# Exercise:
In the forum discussion below about a car's voltage drop, reproduce word for word the stretch from "I’m guessing your" through "as you suspect.".

Here is picture for reference.

Edit: I guess in the end though, since using the same cigarette plug adapter in two cars shows a higher voltage drop with my car, how it was wired into the fuse box does not really matter.
I’m guessing your car is a VW group car from that fuse box, the slots next to the fuse are additional fuses, that slot isn’t protected by the fuse next to it and is a different supply circuit to the fuse.
the melting does look like it has been hot probably due to high resistance as you suspect.
 
Edit: I guess in the end though, since using the same cigarette plug adapter in two cars shows a higher voltage drop with my car, how it was wired into the fuse box does not really matter.
We still haven't located the cause of the main voltage drop, something is causing it, but it is hard to ask the right question and your answers appear a bit inconsistent, even though they may be accurate.

Can you check the Neo's earth connection? I know you said it was hard to access, but measuring the voltage between that earth point and the battery negative would be useful, it should be very close to zero when charging and when not charging.

Given that the issues seem to be with the vehicle, it might be sensible to consider powering the Neo from the battery instead of from the fuse box. You would need to run a cable to the battery, but it would eliminate the issues if you also have a good earth. If it needs switching then you can add a relay with the coil connected to the fuse box.
 
We still haven't located the cause of the main voltage drop, something is causing it, but it is hard to ask the right question and your answers appear a bit inconsistent, even though they may be accurate.

# Available data:
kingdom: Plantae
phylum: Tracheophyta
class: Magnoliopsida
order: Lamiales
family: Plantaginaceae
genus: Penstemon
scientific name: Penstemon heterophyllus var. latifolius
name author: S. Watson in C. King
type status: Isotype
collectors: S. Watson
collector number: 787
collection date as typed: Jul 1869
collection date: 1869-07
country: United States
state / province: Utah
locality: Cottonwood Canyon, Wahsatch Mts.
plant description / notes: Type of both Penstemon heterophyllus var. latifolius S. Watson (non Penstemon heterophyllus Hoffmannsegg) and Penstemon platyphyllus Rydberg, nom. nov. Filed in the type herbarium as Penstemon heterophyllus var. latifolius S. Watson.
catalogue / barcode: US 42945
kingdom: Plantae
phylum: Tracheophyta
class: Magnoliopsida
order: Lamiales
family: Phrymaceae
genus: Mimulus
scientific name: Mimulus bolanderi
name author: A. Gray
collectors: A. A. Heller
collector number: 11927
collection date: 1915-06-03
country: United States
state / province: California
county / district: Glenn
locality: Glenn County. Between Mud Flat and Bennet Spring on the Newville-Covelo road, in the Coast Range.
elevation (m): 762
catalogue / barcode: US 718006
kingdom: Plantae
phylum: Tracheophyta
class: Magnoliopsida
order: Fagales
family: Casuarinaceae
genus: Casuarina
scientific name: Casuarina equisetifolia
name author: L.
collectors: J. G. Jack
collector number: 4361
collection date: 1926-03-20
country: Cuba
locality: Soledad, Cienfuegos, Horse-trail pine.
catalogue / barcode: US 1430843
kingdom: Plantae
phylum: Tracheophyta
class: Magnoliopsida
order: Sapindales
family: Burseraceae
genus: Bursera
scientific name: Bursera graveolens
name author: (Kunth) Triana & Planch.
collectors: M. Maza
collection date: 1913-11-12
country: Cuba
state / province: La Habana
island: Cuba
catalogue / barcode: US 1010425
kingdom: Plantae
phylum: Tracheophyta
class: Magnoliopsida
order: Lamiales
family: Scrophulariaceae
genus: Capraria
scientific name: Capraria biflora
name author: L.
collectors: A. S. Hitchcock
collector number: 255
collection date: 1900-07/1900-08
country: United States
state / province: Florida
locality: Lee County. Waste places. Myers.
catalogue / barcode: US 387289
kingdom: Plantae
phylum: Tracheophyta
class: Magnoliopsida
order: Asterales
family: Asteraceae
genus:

# Exercise response:
I’m guessing your car is a VW group car from that fuse box, the slots next to the fuse are additional fuses, that slot isn’t protected by the fuse next to it and is a different supply circuit to the fuse.
the melting does look like it has been hot probably due to high resistance as you suspect.